• **Problem to work on**
Reproduce every line of the material below word for word, in the same order.

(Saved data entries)
____________________
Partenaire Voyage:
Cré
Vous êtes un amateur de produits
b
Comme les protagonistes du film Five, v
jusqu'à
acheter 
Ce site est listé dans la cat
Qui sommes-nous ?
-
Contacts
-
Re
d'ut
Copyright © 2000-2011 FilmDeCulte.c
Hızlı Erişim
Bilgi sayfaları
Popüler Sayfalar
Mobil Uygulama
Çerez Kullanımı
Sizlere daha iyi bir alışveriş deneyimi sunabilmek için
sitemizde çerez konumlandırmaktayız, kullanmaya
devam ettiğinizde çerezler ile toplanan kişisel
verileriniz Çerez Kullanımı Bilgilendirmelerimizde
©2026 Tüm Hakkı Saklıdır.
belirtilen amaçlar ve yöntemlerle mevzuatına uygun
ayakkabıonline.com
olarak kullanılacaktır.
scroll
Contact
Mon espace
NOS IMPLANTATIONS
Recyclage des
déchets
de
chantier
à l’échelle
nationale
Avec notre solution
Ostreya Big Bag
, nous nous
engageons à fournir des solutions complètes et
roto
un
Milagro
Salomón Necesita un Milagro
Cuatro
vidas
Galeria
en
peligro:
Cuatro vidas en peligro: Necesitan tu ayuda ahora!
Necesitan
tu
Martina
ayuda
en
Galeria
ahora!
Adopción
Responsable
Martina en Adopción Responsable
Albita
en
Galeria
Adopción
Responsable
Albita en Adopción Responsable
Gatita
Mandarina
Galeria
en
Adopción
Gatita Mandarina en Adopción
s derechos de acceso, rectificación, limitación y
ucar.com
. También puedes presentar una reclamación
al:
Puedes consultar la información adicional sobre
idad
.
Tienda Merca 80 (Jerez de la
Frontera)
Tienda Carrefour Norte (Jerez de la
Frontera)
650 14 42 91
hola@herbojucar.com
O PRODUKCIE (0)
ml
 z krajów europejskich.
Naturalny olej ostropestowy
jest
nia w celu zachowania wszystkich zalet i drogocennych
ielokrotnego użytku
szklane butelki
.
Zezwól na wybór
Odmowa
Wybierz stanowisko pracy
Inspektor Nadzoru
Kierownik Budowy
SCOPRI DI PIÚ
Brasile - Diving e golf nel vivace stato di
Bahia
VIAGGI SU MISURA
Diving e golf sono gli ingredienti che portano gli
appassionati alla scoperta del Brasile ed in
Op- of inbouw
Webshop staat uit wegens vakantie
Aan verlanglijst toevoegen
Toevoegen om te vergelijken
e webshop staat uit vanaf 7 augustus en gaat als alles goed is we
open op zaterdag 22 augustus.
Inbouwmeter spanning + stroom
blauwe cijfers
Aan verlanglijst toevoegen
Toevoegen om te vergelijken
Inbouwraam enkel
____________________
• **The answer**
Partenaire Voyage:
Cré
Vous êtes un amateur de produits
b
Comme les protagonistes du film Five, v
jusqu'à
acheter 
Ce site est listé dans la cat
Qui sommes-nous ?
-
Contacts
-
Re
d'ut
Copyright © 2000-2011 FilmDeCulte.c
Hızlı Erişim
Bilgi sayfaları
Popüler Sayfalar
Mobil Uygulama
Çerez Kullanımı
Sizlere daha iyi bir alışveriş deneyimi sunabilmek için
sitemizde çerez konumlandırmaktayız, kullanmaya
devam ettiğinizde çerezler ile toplanan kişisel
verileriniz Çerez Kullanımı Bilgilendirmelerimizde
©2026 Tüm Hakkı Saklıdır.
belirtilen amaçlar ve yöntemlerle mevzuatına uygun
ayakkabıonline.com
olarak kullanılacaktır.
scroll
Contact
Mon espace
NOS IMPLANTATIONS
Recyclage des
déchets
de
chantier
à l’échelle
nationale
Avec notre solution
Ostreya Big Bag
, nous nous
engageons à fournir des solutions complètes et
roto
un
Milagro
Salomón Necesita un Milagro
Cuatro
vidas
Galeria
en
peligro:
Cuatro vidas en peligro: Necesitan tu ayuda ahora!
Necesitan
tu
Martina
ayuda
en
Galeria
ahora!
Adopción
Responsable
Martina en Adopción Responsable
Albita
en
Galeria
Adopción
Responsable
Albita en Adopción Responsable
Gatita
Mandarina
Galeria
en
Adopción
Gatita Mandarina en Adopción
s derechos de acceso, rectificación, limitación y
ucar.com
. También puedes presentar una reclamación
al:
Puedes consultar la información adicional sobre
idad
.
Tienda Merca 80 (Jerez de la
Frontera)
Tienda Carrefour Norte (Jerez de la
Frontera)
650 14 42 91
hola@herbojucar.com
O PRODUKCIE (0)
ml
 z krajów europejskich.
Naturalny olej ostropestowy
jest
nia w celu zachowania wszystkich zalet i drogocennych
ielokrotnego użytku
szklane butelki
.
Zezwól na wybór
Odmowa
Wybierz stanowisko pracy
Inspektor Nadzoru
Kierownik Budowy
SCOPRI DI PIÚ
Brasile - Diving e golf nel vivace stato di
Bahia
VIAGGI SU MISURA
Diving e golf sono gli ingredienti che portano gli
appassionati alla scoperta del Brasile ed in
Op- of inbouw
Webshop staat uit wegens vakantie
Aan verlanglijst toevoegen
Toevoegen om te vergelijken
e webshop staat uit vanaf 7 augustus en gaat als alles goed is we
open op zaterdag 22 augustus.
Inbouwmeter spanning + stroom
blauwe cijfers
Aan verlanglijst toevoegen
Toevoegen om te vergelijken
Inbouwraam enkel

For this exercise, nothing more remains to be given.